Provided information
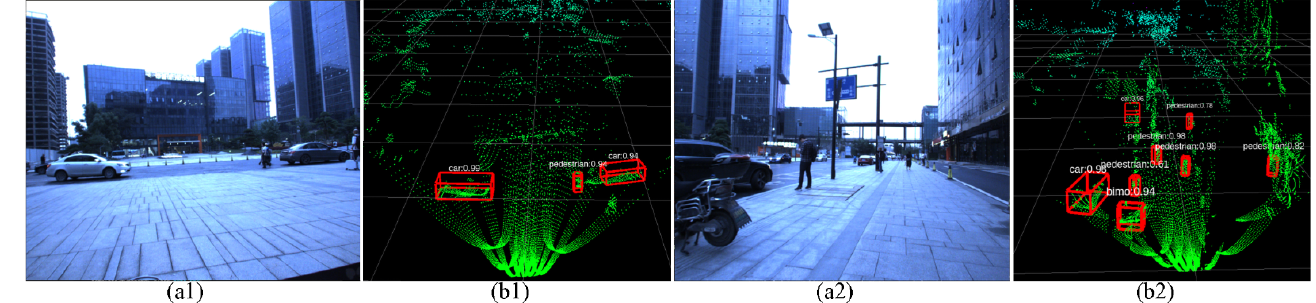
Figure 6. The object detection based on the point cloud: ( a1 , a2 ) the color images with zero-degree polarization; ( b1 , b2 ) the point cloud and the object detection and recognition results. The detection and recognition results are labelled using the red 3D bounding box. The class name and the confidence are put on the upper left corner of the bounding box.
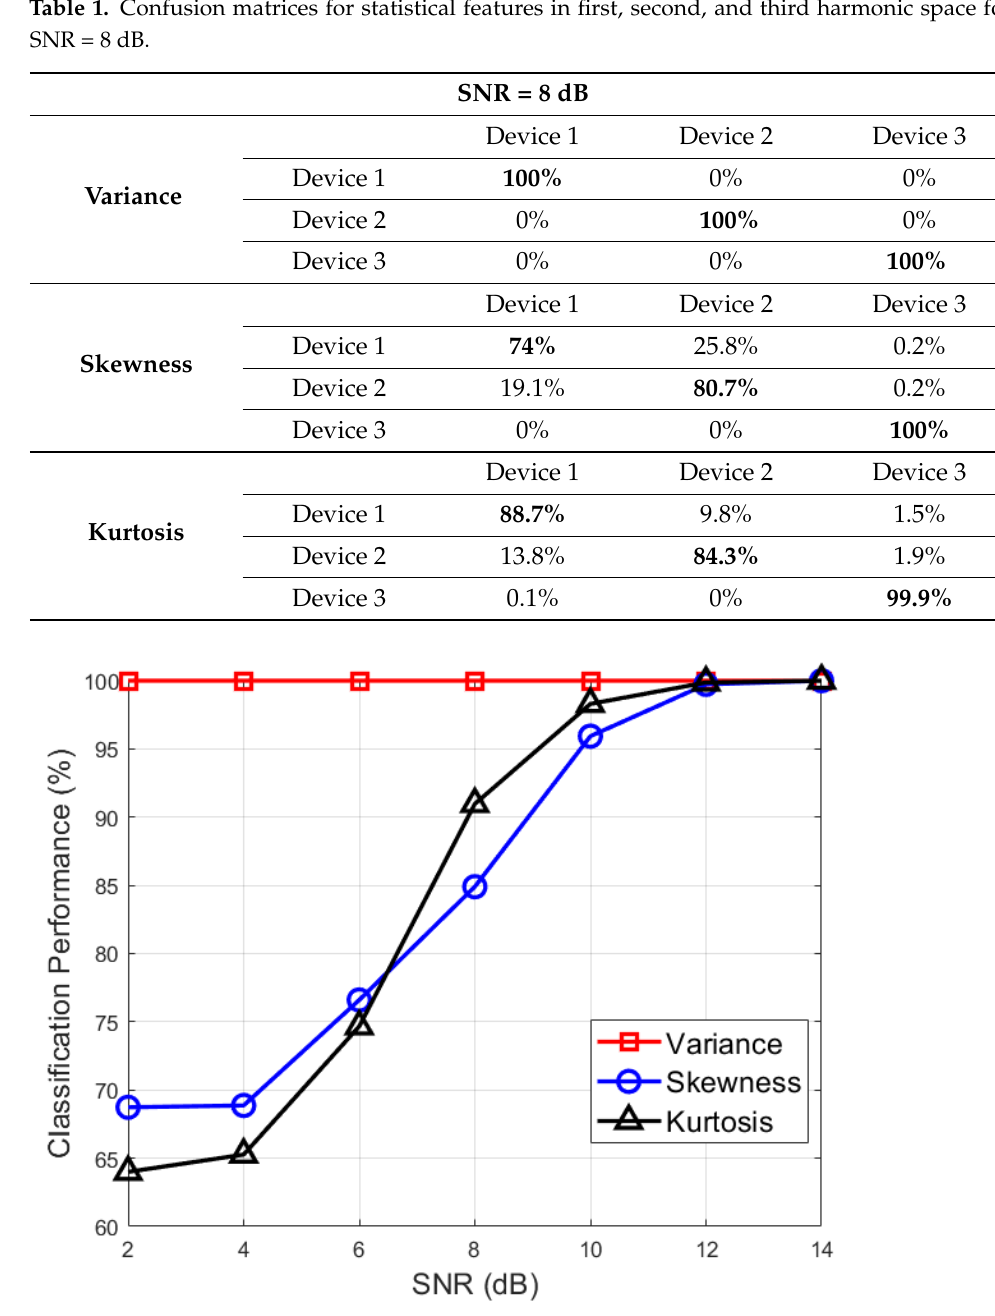
Figure 8. Classification performance of the statistical features for varying SNR values.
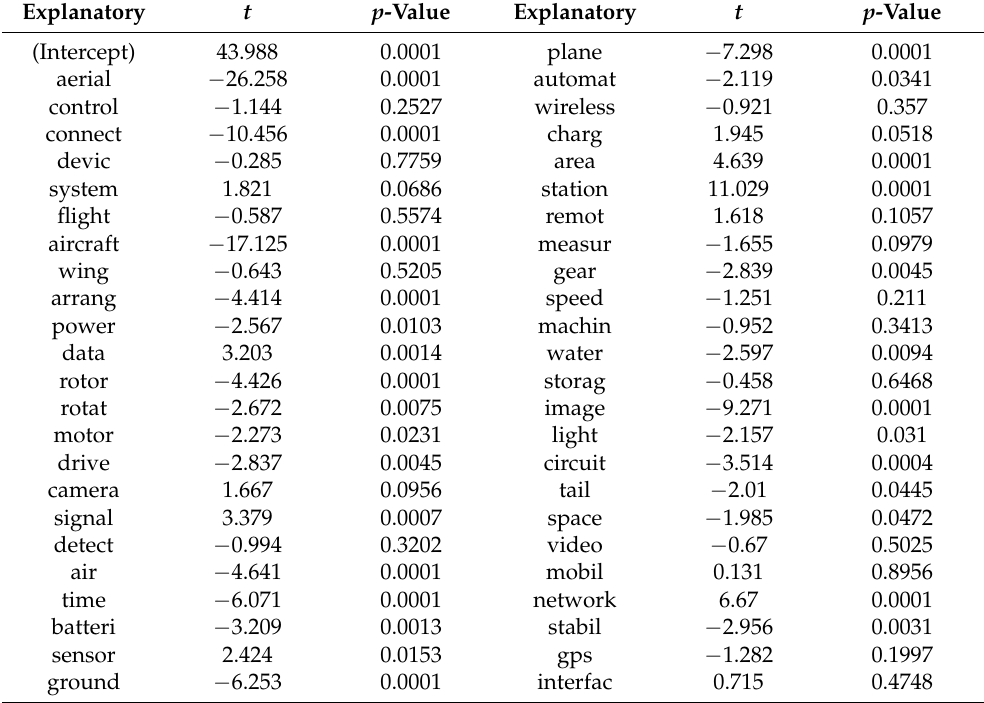
Table 5. Testing results of drone keywords in linear model (response =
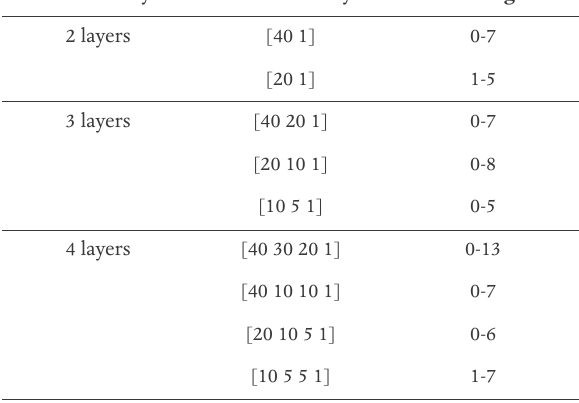
Table 1. Summary of the Kn range for each network parameter set.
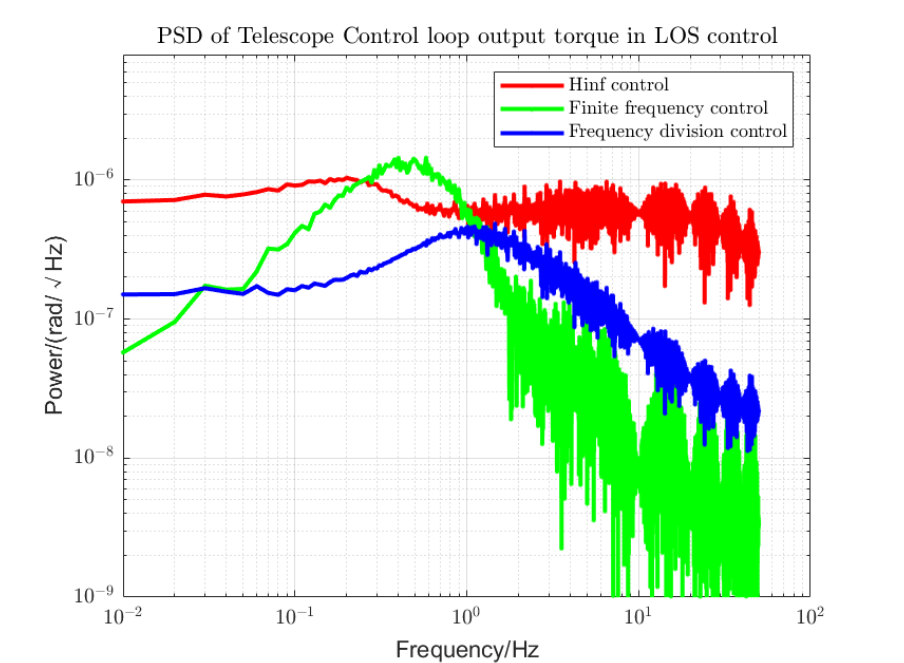
Figure 7. PSD of telescope Control loop output torque. The control performances of the loop-shaping H-infinity control, finite frequency control, and frequency division control are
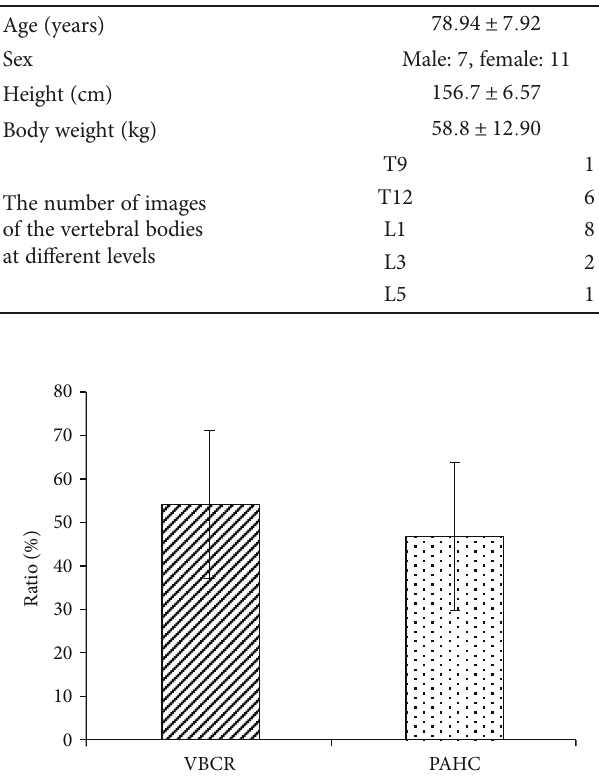
Figure 3: Lateral plain radiograph of the thoracolumbar spine. The arrows point to the crescent-shaped shadow in the vertebral body, that is, the IVC.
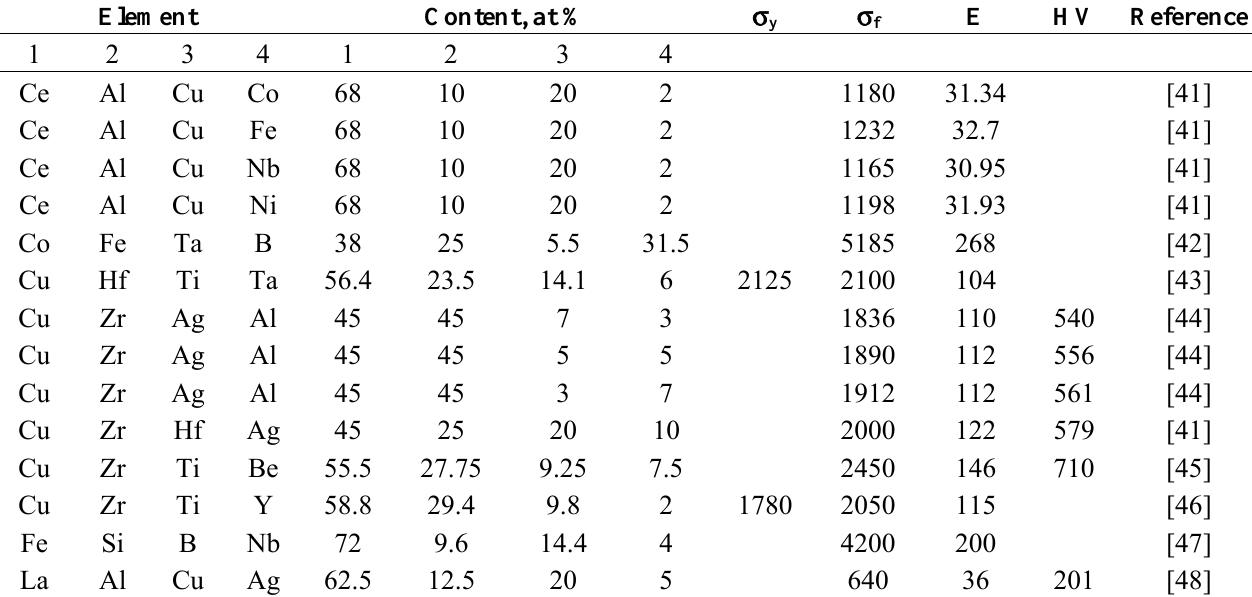
Table 2. Composition and mechanical properties of quaternary bulk glassy alloys.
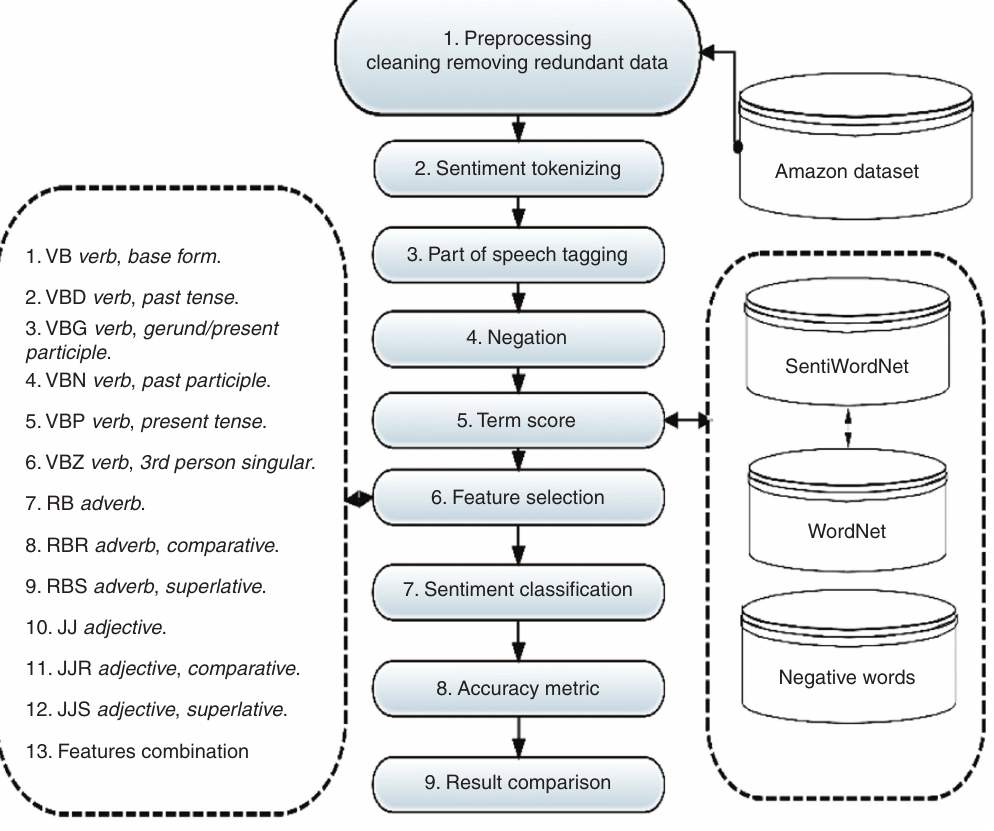
Figure 2: Sentiment Classification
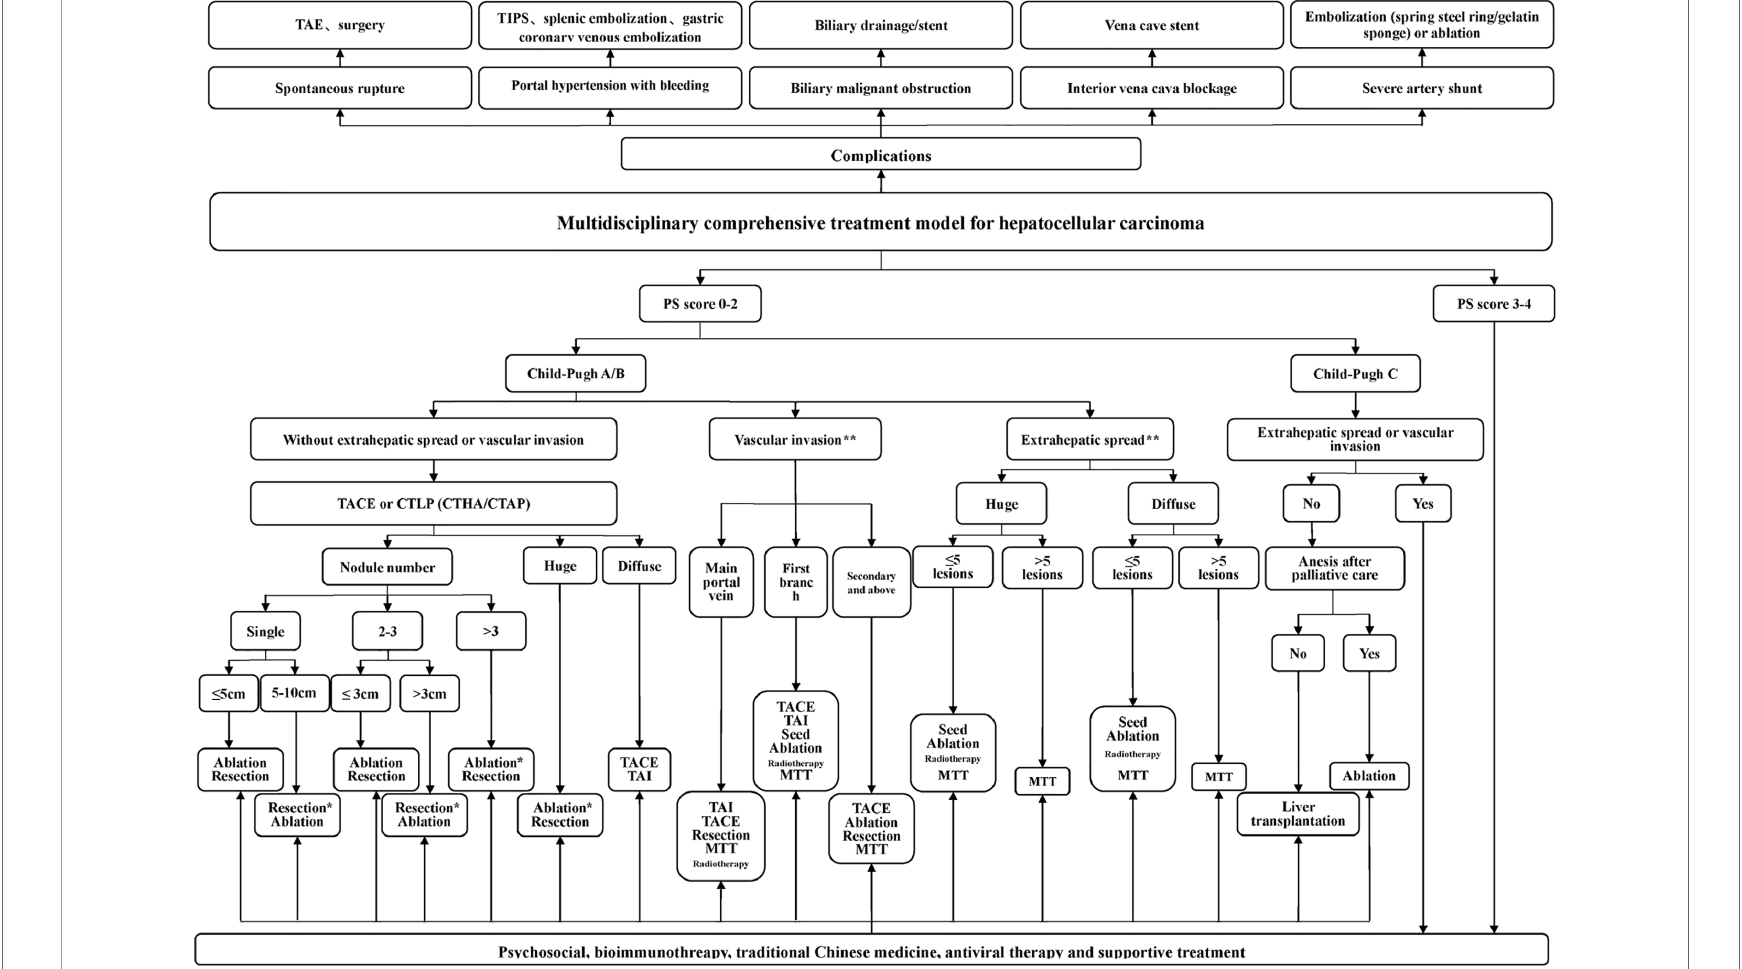
FIGURE 2 | Multidisciplinary, comprehensive treatment model. TIPS: transjugular intrahepatic portosystemic shunt; PS (performance status) score: systemic condition test score; Massive type: maximum tumor diameter > 10 cm; Diffuse type: extensive and diffusely distributed intrahepatic cancer lesions with unclear borders, often accompanied by cirrhosis; Ablation: RFA, MWA, and PEI, among others, but primarily RFA and MWA; *Ef fi cacy comparison of surgery and TACE combined with ablation awaits con fi rmation in further randomized multicenter clinical studies. **Treatment of portal vein invasion and extrahepatic metastasis should be based on control of intrahepatic lesions, which mostly requires multidisciplinary, comprehensive treatment. 1. Tumors in the safe area are preferably ablated. When a tumor is in a dangerous area and is not suitable for ablation, surgery is considered. 2. Ablation treatment can be repeated. For a tumor that is dif fi cult to ablate in one treatment, the residual portion can be ablated again after follow-up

About this task
Exact repeat of the material above: every line from the one with "Figure 3: Lateral" through the one with "Figure 2: Sentiment Classification", endpoints included, and nothing more. No pictures.

Answer space
Figure 3: Lateral plain radiograph of the thoracolumbar spine. The arrows point to the crescent-shaped shadow in the vertebral body, that is, the IVC.
Table 2. Composition and mechanical properties of quaternary bulk glassy alloys.
Figure 2: Sentiment Classification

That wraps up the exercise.